Extracted data:
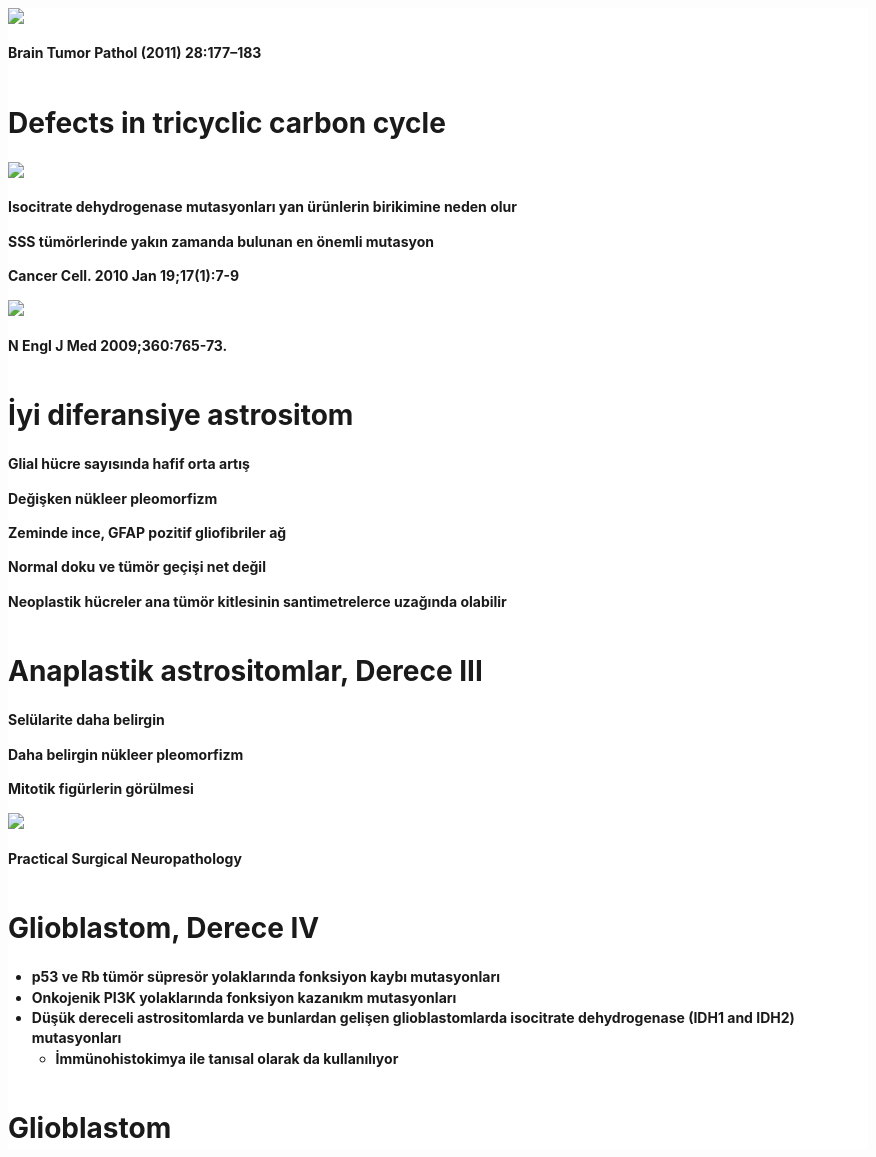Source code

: ![](img%5CSSS-T%C3%BCm%C3%B6rleri20.png)

**Brain Tumor Pathol (2011) 28:177–183**

# Defects in tricyclic carbon cycle

![](img%5CSSS-T%C3%BCm%C3%B6rleri21.png)

**Isocitrate dehydrogenase mutasyonları yan ürünlerin birikimine neden
olur**

**SSS tümörlerinde yakın zamanda bulunan en önemli mutasyon**

**Cancer Cell. 2010 Jan 19;17(1):7-9**

![](img%5CSSS-T%C3%BCm%C3%B6rleri22.png)

**N Engl J Med 2009;360:765-73.**

# İyi diferansiye astrositom

**Glial hücre sayısında hafif orta artış**

**Değişken nükleer pleomorfizm**

**Zeminde ince, GFAP pozitif gliofibriler ağ**

**Normal doku ve tümör geçişi net değil**

**Neoplastik hücreler ana tümör kitlesinin santimetrelerce uzağında
olabilir**

# Anaplastik astrositomlar, Derece III

**Selülarite daha belirgin**

**Daha belirgin nükleer pleomorfizm**

**Mitotik figürlerin görülmesi**

![](img%5CSSS-T%C3%BCm%C3%B6rleri23.png)

**Practical Surgical Neuropathology**

# Glioblastom, Derece IV

- **p53 ve Rb tümör süpresör yolaklarında fonksiyon kaybı mutasyonları**
- **Onkojenik PI3K yolaklarında fonksiyon kazanıkm mutasyonları**
- **Düşük dereceli astrositomlarda ve bunlardan gelişen glioblastomlarda
  isocitrate dehydrogenase (IDH1 and IDH2) mutasyonları**
  - **İmmünohistokimya ile tanısal olarak da kullanılıyor**

# Glioblastom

Problem to solve:
Please return every line of the records that contains the word "yolaklarında".

Answer to the exercise:
- **p53 ve Rb tümör süpresör yolaklarında fonksiyon kaybı mutasyonları**
- **Onkojenik PI3K yolaklarında fonksiyon kazanıkm mutasyonları**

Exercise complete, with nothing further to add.